I asked at the reference desk about Il Campo Marzio..., and I was told there was no such holding in the catalogue. I mentioned the citing in Bloomer's book, and I even went into the book stacks and got Bloomer's book itself to show the librarian. The head librarian was called and he thought to look in the old card catalogue of the Rare Book Room--Penn was then still in the midst of filling data onto it's fairly new online book catalogue and the Rare Book Room holdings were not yet in the electronic catalogue. Sure enough, Penn does possess a 1762 edition of Il Campo Marzio..., but even that was hard to find because the call number on the card was a typographic error. Alas, I finally had an actual Ichnographia unfolded in front of me and within minutes I discovered that the plan I was now looking at was not entirely the same as the plan reproduction that I had up till then been used to looking at. And architectural history changed a little bit that day.

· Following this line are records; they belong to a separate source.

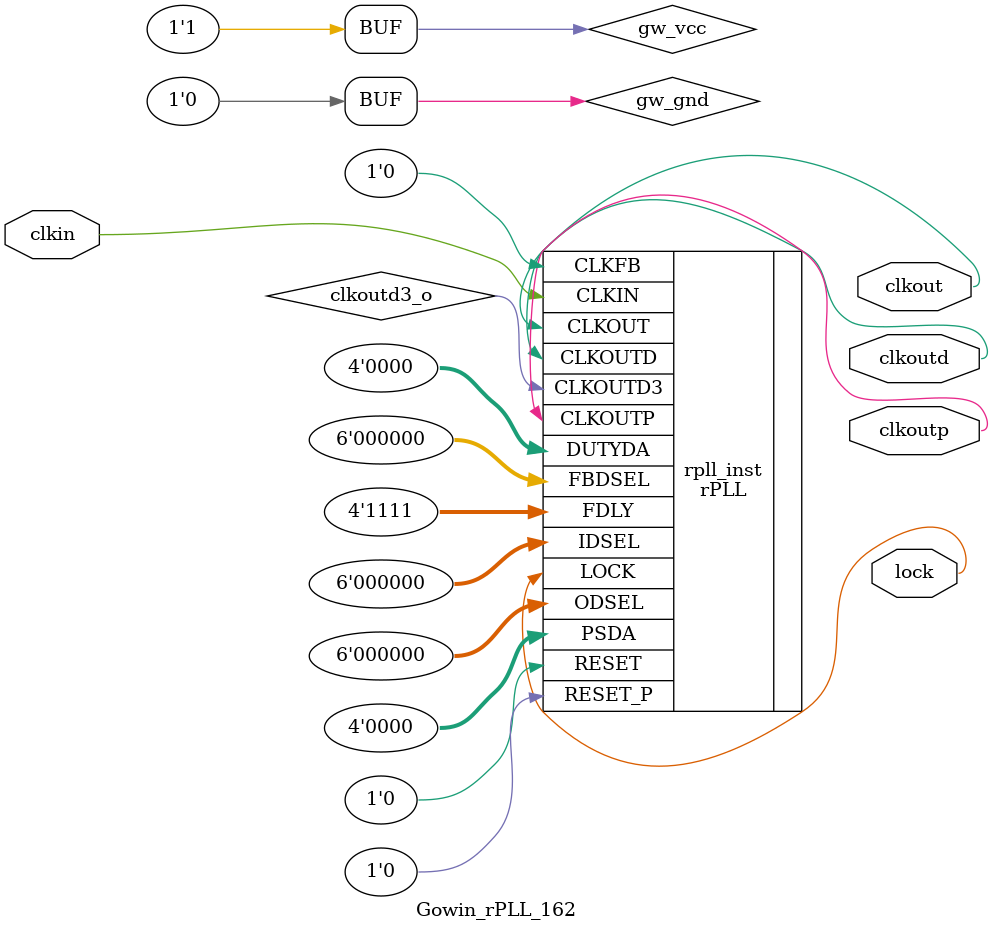
<source format=v>

module Gowin_rPLL_162 (clkout, lock, clkoutp, clkoutd, clkin);

output clkout;
output lock;
output clkoutp;
output clkoutd;
input clkin;

wire clkoutd3_o;
wire gw_vcc;
wire gw_gnd;

assign gw_vcc = 1'b1;
assign gw_gnd = 1'b0;

rPLL rpll_inst (
    .CLKOUT(clkout),
    .LOCK(lock),
    .CLKOUTP(clkoutp),
    .CLKOUTD(clkoutd),
    .CLKOUTD3(clkoutd3_o),
    .RESET(gw_gnd),
    .RESET_P(gw_gnd),
    .CLKIN(clkin),
    .CLKFB(gw_gnd),
    .FBDSEL({gw_gnd,gw_gnd,gw_gnd,gw_gnd,gw_gnd,gw_gnd}),
    .IDSEL({gw_gnd,gw_gnd,gw_gnd,gw_gnd,gw_gnd,gw_gnd}),
    .ODSEL({gw_gnd,gw_gnd,gw_gnd,gw_gnd,gw_gnd,gw_gnd}),
    .PSDA({gw_gnd,gw_gnd,gw_gnd,gw_gnd}),
    .DUTYDA({gw_gnd,gw_gnd,gw_gnd,gw_gnd}),
    .FDLY({gw_vcc,gw_vcc,gw_vcc,gw_vcc})
);

defparam rpll_inst.FCLKIN = "27";
defparam rpll_inst.DYN_IDIV_SEL = "false";
defparam rpll_inst.IDIV_SEL = 0;
defparam rpll_inst.DYN_FBDIV_SEL = "false";
defparam rpll_inst.FBDIV_SEL = 5;
defparam rpll_inst.DYN_ODIV_SEL = "false";
defparam rpll_inst.ODIV_SEL = 4;
defparam rpll_inst.PSDA_SEL = "0100";
defparam rpll_inst.DYN_DA_EN = "false";
defparam rpll_inst.DUTYDA_SEL = "1000";
defparam rpll_inst.CLKOUT_FT_DIR = 1'b1;
defparam rpll_inst.CLKOUTP_FT_DIR = 1'b1;
defparam rpll_inst.CLKOUT_DLY_STEP = 0;
defparam rpll_inst.CLKOUTP_DLY_STEP = 0;
defparam rpll_inst.CLKFB_SEL = "internal";
defparam rpll_inst.CLKOUT_BYPASS = "false";
defparam rpll_inst.CLKOUTP_BYPASS = "false";
defparam rpll_inst.CLKOUTD_BYPASS = "false";
defparam rpll_inst.DYN_SDIV_SEL = 4;
defparam rpll_inst.CLKOUTD_SRC = "CLKOUT";
defparam rpll_inst.CLKOUTD3_SRC = "CLKOUT";
defparam rpll_inst.DEVICE = "GW2A-18C";

endmodule //Gowin_rPLL_162

</source>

Then knowing that the Ichnographia exists in two versions, I went back to Bloomer's Architecture and the Text to see which version of the Ichnographia are reproduced in detail there. Strangely enough, the details of the Ichnographia reproduced in Architecture and the Text DO NOT match the 1762 Ichnographia at the Fine Arts Library of the University of Pennsylvania.




It rocked Eisenman in his chair...
2005.11.10 15:03

To be honest, I care very little about what Bloomer wrote or how she intellectually operates. What I do care about is what Piranesi delineated via the two versions of the Ichnographia of Il Campo Marzio.... All I have ever done is analyze the Ichnographia itself, which is exactly what virtually all other contemporary writers on the Ichnographia have not done! I have never been interested in spreading some current/trendy intellectual "thought" by troping Piranesi and the Ichnographia, a course of action begun by Tafuri. What I am interested in is to find out what Piranesi did himself.


2013.12.23 19:47
23 December
By covertly publishing the Ichnographia in a second state was Piranesi himself conducting an experiment to see who would ultimately discover the two different plans?


2015.04.19
The Quondam Piranesi dossier


2016.05.17 09:34
14 May
First state and second state of the Ichnographia Campus Martius side by side...

It remains a mystery as to why Piranesi changed all the circuses into an identical form, except the identical circus form is the only clue.